Work item: Filter the material below down to the lines that contain the string "Αποστολή", copying each such line in full. Matching is case-sensitive.

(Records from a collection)
------
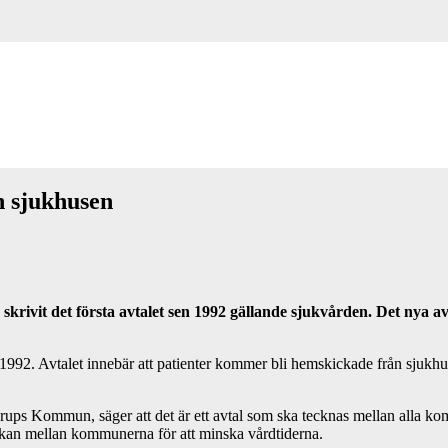
n sjukhusen
vit det första avtalet sen 1992 gällande sjukvården. Det nya avt
92. Avtalet innebär att patienter kommer bli hemskickade från sjukhusen
rups Kommun, säger att det är ett avtal som ska tecknas mellan alla ko
kan mellan kommunerna för att minska vårdtiderna.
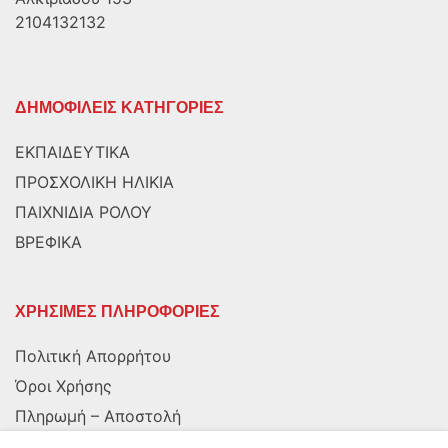
2104132132
ΔΗΜΟΦΙΛΕΙΣ ΚΑΤΗΓΟΡΙΕΣ
ΕΚΠΑΙΔΕΥΤΙΚΑ
ΠΡΟΣΧΟΛΙΚΗ ΗΛΙΚΙΑ
ΠΑΙΧΝΙΔΙΑ ΡΟΛΟΥ
ΒΡΕΦΙΚΑ
ΧΡΗΣΙΜΕΣ ΠΛΗΡΟΦΟΡΙΕΣ
Πολιτική Απορρήτου
Όροι Χρήσης
Πληρωμή – Αποστολή
Αποστολή στην Κύπρο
------
Exercise answer:
Πληρωμή – Αποστολή
Αποστολή στην Κύπρο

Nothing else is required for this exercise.